Beaulieu Fibres International is exhibiting its next-generation sustainable fibre solutions for high performance nonwovens in various industries at IDEA25 in Miami Beach end of April.

“IDEA25 is at the intersection of nonwoven materials and sustainability, with a focus on innovation and research to address environmental challenges and new opportunities. With our Sustainable Fibres Program, we offer low carbon, recyclable and circular solutions where performance and sustainability go hand in hand, bringing value in co-design and TCO performance,” said Maria Teresa Tomaselli, General Manager, Beaulieu Fibres International.

Self-reinforced PP fibres for fully recyclable automotive composites
The company will be presenting its comprehensive range of polypropylene (PP) bonding fibres designed for thermoplastic lightweight composites and automotive interior fabrics. These fibres assist car manufacturers and OEMs in meeting stringent performance, cost-efficiency, and sustainability standards.
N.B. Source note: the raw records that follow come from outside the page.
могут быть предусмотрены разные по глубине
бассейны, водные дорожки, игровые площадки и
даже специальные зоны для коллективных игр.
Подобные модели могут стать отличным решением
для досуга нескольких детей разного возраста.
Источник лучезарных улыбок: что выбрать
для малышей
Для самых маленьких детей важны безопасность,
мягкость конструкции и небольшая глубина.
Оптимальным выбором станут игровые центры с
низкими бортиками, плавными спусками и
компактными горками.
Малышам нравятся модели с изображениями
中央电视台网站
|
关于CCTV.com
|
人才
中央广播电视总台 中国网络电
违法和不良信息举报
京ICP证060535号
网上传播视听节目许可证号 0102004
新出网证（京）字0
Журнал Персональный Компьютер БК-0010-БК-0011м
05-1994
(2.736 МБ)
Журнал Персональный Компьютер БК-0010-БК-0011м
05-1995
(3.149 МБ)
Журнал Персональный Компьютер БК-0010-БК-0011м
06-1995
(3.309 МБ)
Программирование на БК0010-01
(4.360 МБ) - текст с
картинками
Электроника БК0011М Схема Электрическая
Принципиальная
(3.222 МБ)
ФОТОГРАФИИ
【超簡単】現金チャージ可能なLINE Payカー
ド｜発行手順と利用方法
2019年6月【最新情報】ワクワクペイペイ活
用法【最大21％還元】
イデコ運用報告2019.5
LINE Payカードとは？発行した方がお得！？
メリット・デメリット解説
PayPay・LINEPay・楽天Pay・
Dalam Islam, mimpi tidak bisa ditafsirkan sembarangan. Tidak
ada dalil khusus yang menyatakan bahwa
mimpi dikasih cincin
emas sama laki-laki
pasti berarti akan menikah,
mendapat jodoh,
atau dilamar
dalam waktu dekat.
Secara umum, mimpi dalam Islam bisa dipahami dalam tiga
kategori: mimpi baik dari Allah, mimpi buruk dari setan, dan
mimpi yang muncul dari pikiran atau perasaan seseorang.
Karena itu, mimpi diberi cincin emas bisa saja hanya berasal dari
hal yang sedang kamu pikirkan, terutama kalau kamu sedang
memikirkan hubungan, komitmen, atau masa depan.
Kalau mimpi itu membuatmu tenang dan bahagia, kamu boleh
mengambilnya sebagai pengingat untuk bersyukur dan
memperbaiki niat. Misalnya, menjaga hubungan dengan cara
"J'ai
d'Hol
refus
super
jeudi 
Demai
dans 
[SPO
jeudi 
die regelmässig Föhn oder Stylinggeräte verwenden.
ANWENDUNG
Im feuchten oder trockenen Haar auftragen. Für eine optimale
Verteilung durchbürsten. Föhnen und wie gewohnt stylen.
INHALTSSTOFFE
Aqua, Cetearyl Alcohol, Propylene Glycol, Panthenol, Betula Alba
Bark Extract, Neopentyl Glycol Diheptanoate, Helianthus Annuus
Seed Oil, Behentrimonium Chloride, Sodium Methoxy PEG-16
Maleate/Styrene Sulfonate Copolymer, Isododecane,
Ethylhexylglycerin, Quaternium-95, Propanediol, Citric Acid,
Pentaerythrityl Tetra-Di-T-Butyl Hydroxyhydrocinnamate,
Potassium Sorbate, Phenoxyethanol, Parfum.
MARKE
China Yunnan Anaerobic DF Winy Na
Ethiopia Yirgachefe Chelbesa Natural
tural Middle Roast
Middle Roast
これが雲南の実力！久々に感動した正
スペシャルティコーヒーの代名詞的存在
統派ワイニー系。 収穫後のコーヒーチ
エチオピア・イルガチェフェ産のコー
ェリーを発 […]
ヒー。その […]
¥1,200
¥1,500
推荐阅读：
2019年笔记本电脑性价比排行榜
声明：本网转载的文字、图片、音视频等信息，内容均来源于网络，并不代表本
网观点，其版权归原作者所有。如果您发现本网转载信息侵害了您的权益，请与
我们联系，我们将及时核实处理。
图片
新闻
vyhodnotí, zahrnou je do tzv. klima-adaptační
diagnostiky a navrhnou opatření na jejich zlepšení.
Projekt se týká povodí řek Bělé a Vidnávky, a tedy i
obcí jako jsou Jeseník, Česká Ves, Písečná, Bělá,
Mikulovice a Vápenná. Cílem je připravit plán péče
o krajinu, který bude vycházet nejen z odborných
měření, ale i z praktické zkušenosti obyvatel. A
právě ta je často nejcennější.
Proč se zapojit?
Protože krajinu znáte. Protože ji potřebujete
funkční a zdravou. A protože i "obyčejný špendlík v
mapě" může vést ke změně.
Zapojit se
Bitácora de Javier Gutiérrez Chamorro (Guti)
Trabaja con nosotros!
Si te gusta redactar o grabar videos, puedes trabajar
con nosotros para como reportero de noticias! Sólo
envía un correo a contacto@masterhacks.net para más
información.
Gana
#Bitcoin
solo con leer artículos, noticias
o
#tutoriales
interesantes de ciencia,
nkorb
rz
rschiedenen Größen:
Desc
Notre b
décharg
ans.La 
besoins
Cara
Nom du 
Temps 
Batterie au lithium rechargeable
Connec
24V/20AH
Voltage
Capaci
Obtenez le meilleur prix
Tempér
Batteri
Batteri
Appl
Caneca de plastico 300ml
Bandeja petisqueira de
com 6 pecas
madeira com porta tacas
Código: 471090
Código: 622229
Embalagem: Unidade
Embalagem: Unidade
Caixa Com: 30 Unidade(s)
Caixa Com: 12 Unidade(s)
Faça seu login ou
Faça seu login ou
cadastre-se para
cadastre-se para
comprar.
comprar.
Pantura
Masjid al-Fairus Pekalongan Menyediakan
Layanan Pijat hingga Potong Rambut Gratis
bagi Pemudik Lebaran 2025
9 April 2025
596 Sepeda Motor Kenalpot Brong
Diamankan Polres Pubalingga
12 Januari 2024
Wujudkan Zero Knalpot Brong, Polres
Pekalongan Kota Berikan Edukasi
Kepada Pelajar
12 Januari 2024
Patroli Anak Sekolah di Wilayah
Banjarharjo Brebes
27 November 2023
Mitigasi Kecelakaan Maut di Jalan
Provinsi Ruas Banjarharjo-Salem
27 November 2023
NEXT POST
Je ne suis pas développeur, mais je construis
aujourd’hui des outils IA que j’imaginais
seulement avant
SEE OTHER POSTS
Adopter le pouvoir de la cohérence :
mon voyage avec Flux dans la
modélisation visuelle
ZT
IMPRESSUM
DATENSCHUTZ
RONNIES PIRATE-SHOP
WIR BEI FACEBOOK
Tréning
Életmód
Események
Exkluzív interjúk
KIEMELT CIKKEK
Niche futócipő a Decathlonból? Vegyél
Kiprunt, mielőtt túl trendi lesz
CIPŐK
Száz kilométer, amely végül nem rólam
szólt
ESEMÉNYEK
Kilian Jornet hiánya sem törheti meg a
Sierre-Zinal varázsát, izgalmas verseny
Beaulieu’s PP fibres are engineered to enhance the mechanical, thermal, and functional properties of composites while reducing vehicle weight.

Fibres for high performance liquid and air filtration
Beaulieu has set new performance standards for the fast-growing air and liquid filtration industry rolling out its full range of MONO and BICO fine-medium count fibres, as an outcome of its investment into R&D efforts to promote staple fibres in the field of high efficiency filtration.

In addition to its existing portfolio of PP fibres for liquid filtration, compliant with FDA and European food contact regulations, Beaulieu is launching a new bicomponent fibre range in PET/PE, PP/PE for high loft filtration media and fine count mono PP fibres for tribo-electric charged air filter media.

The fine count mono fibres are customized according to the line specifics of the nonwoven producer and guarantee up to 20% higher filtration efficiencies for nonwovens in combination with state-of-the-art acrylic counter fibre compared to standard PP fibres used in this application. Typical applications are air handling units in larger buildings and residential furnaces.

Premium outdoor PP fibres for resilient, weather-resistant crop protection solutions
Engineered for superior mechanical strength and resistance to environmental stress factors, these fibres enhance durability in needle-punched fabrics, ensuring long-lasting protection in the field. Their advanced UV stabilization prevents degradation from prolonged sun exposure, extending the lifespan of crop covers, while their hydrophobic properties repel water, reducing moisture-related damage and maintaining breathability.

Ultrabond, design for recycling
Discover UltraBond innovative bonding staple fibres that replace the need for chemical binders. They open a path to create 100% polypropylene (PP) needlepunched fabrics which meet the same performance requirements as traditional constructions, while reducing end-of-life environmental impact.

The 100% polyolefin-based needlepunched fabrics are fully recyclable, reducing waste generation and creating high value PP recycled products as new materials. Furthermore, the sustainable fabrics are produced with an improved Total Cost of Ownership and with a significant ecological footprint reduction.

Beaulieu strengthening its position in the hygiene market
With a full portfolio already serving the hygiene sector, Beaulieu is focusing on next-generation speciality bicomponent solutions designed to enhance softness, processability, and sustainability in absorbent hygiene products.

Hypersoft fibres are specifically engineered for topsheet applications in direct contact with the skin: 25% improvement in softness compared to standard reference fibres while maintaining optimal processability has been achieved.

Meralux is a bicomponent trilobal fibre that improves nonwoven materials by providing better opacity, comfort, and absorption. It also promotes sustainability by saving raw materials and reducing carbon emissions by up to 60%.